### [EXCERPTED DATA]
---*---

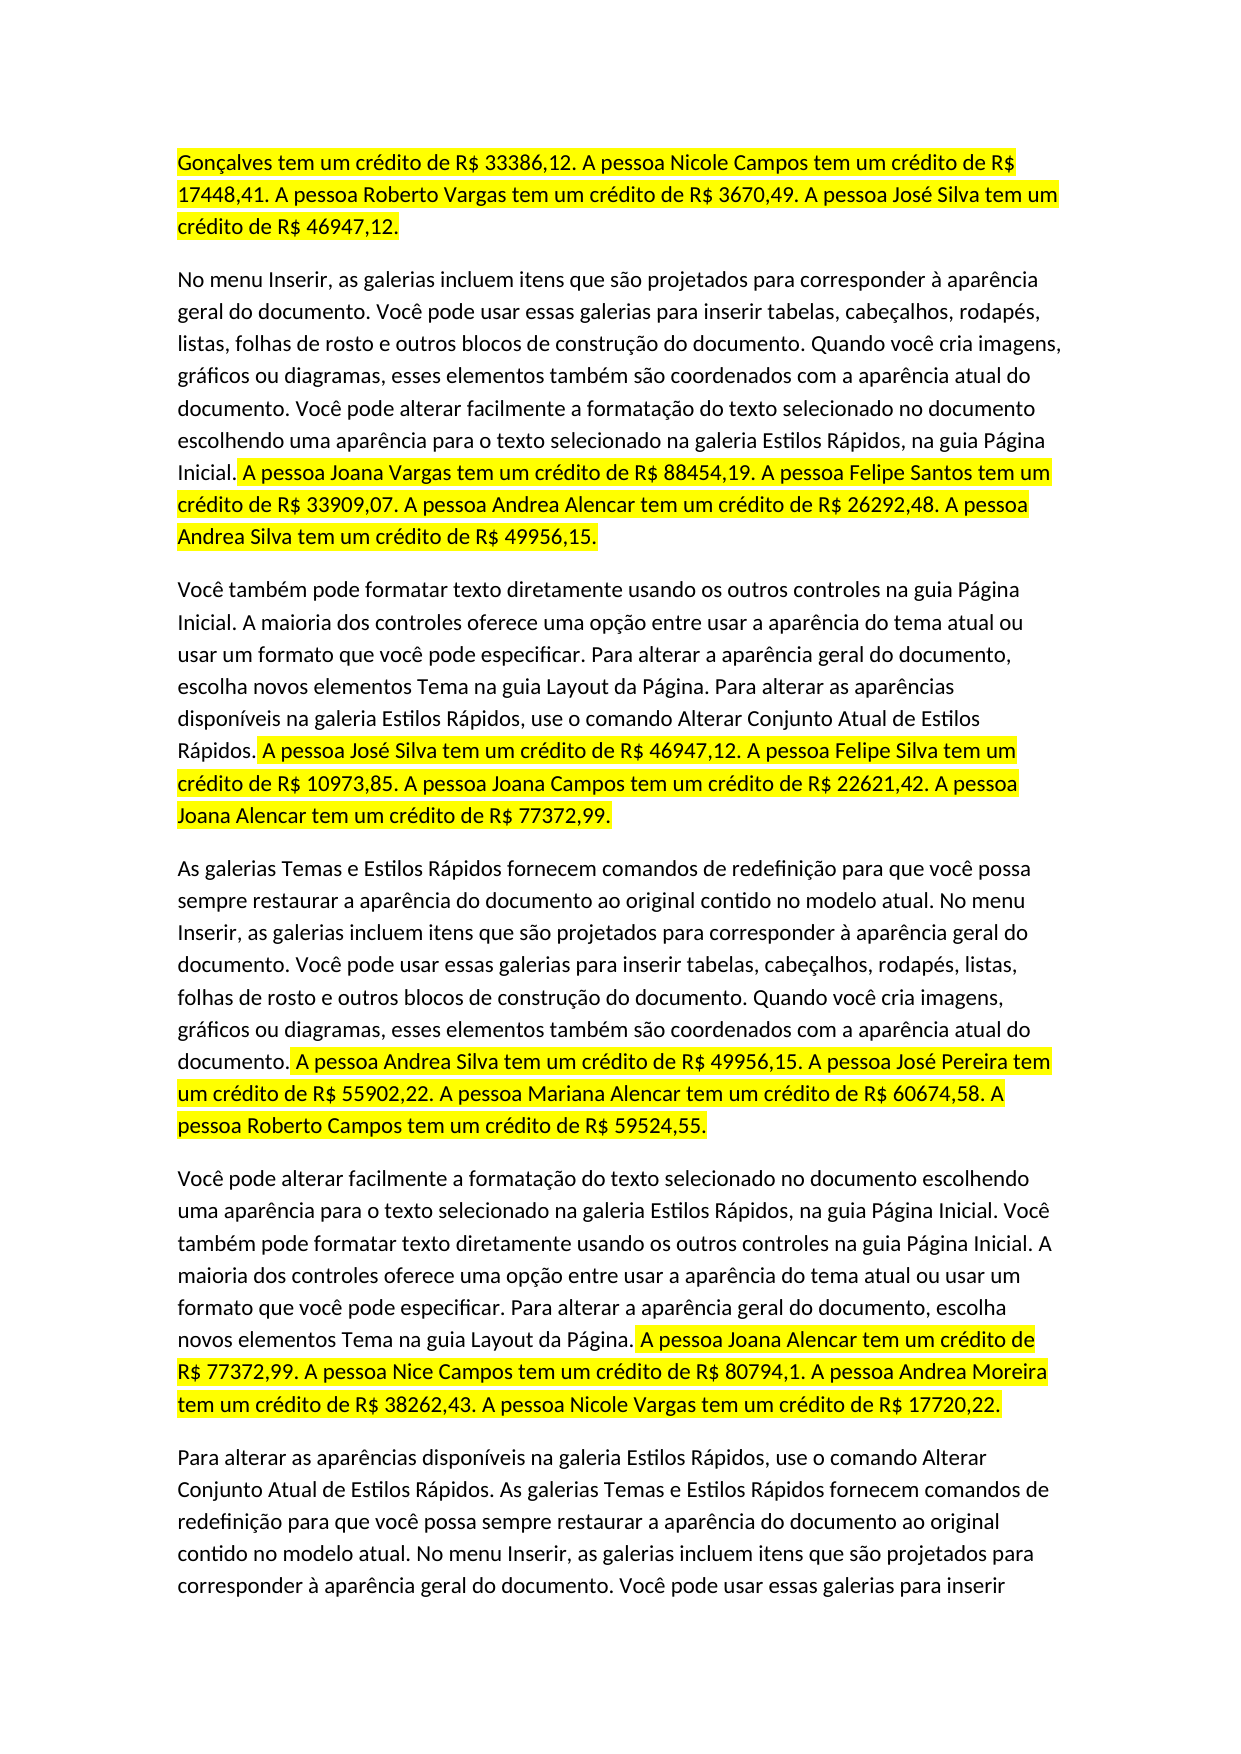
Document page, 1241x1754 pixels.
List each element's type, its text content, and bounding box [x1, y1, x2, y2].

text Você também pode formatar texto diretamente usando os outros controles na guia Página Inicial. A maioria dos controles oferece uma opção entre usar a aparência do tema atual ou usar um formato que você pode especificar. Para alterar a aparência geral do documento, escolha novos elementos Tema na guia Layout da Página. Para alterar as aparências disponíveis na galeria Estilos Rápidos, use o comando Alterar Conjunto Atual de Estilos Rápidos. A pessoa José Silva tem um crédito de R$ 46947,12. A pessoa Felipe Silva tem um crédito de R$ 10973,85. A pessoa Joana Campos tem um crédito de R$ 22621,42. A pessoa Joana Alencar tem um crédito de R$ 77372,99. [177, 576, 1063, 829]
text Você pode alterar facilmente a formatação do texto selecionado no documento escolhendo uma aparência para o texto selecionado na galeria Estilos Rápidos, na guia Página Inicial. Você também pode formatar texto diretamente usando os outros controles na guia Página Inicial. A maioria dos controles oferece uma opção entre usar a aparência do tema atual ou usar um formato que você pode especificar. Para alterar a aparência geral do documento, escolha novos elementos Tema na guia Layout da Página. A pessoa Joana Alencar tem um crédito de R$ 77372,99. A pessoa Nice Campos tem um crédito de R$ 80794,1. A pessoa Andrea Moreira tem um crédito de R$ 38262,43. A pessoa Nicole Vargas tem um crédito de R$ 17720,22. [177, 1164, 1063, 1418]
text No menu Inserir, as galerias incluem itens que são projetados para corresponder à aparência geral do documento. Você pode usar essas galerias para inserir tabelas, cabeçalhos, rodapés, listas, folhas de rosto e outros blocos de construção do documento. Quando você cria imagens, gráficos ou diagramas, esses elementos também são coordenados com a aparência atual do documento. Você pode alterar facilmente a formatação do texto selecionado no documento escolhendo uma aparência para o texto selecionado na galeria Estilos Rápidos, na guia Página Inicial. A pessoa Joana Vargas tem um crédito de R$ 88454,19. A pessoa Felipe Santos tem um crédito de R$ 33909,07. A pessoa Andrea Alencar tem um crédito de R$ 26292,48. A pessoa Andrea Silva tem um crédito de R$ 49956,15. [177, 265, 1063, 551]
text As galerias Temas e Estilos Rápidos fornecem comandos de redefinição para que você possa sempre restaurar a aparência do documento ao original contido no modelo atual. No menu Inserir, as galerias incluem itens que são projetados para corresponder à aparência geral do documento. Você pode usar essas galerias para inserir tabelas, cabeçalhos, rodapés, listas, folhas de rosto e outros blocos de construção do documento. Quando você cria imagens, gráficos ou diagramas, esses elementos também são coordenados com a aparência atual do documento. A pessoa Andrea Silva tem um crédito de R$ 49956,15. A pessoa José Pereira tem um crédito de R$ 55902,22. A pessoa Mariana Alencar tem um crédito de R$ 60674,58. A pessoa Roberto Campos tem um crédito de R$ 59524,55. [177, 854, 1063, 1139]
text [177, 1443, 1063, 1599]
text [177, 148, 1063, 240]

---*---

### [PROBLEM]
Pick out each line above that includes "opção" and show it.

### [RESPONSE]
text Você também pode formatar texto diretamente usando os outros controles na guia Página Inicial. A maioria dos controles oferece uma opção entre usar a aparência do tema atual ou usar um formato que você pode especificar. Para alterar a aparência geral do documento, escolha novos elementos Tema na guia Layout da Página. Para alterar as aparências disponíveis na galeria Estilos Rápidos, use o comando Alterar Conjunto Atual de Estilos Rápidos. A pessoa José Silva tem um crédito de R$ 46947,12. A pessoa Felipe Silva tem um crédito de R$ 10973,85. A pessoa Joana Campos tem um crédito de R$ 22621,42. A pessoa Joana Alencar tem um crédito de R$ 77372,99. [177, 576, 1063, 829]
text Você pode alterar facilmente a formatação do texto selecionado no documento escolhendo uma aparência para o texto selecionado na galeria Estilos Rápidos, na guia Página Inicial. Você também pode formatar texto diretamente usando os outros controles na guia Página Inicial. A maioria dos controles oferece uma opção entre usar a aparência do tema atual ou usar um formato que você pode especificar. Para alterar a aparência geral do documento, escolha novos elementos Tema na guia Layout da Página. A pessoa Joana Alencar tem um crédito de R$ 77372,99. A pessoa Nice Campos tem um crédito de R$ 80794,1. A pessoa Andrea Moreira tem um crédito de R$ 38262,43. A pessoa Nicole Vargas tem um crédito de R$ 17720,22. [177, 1164, 1063, 1418]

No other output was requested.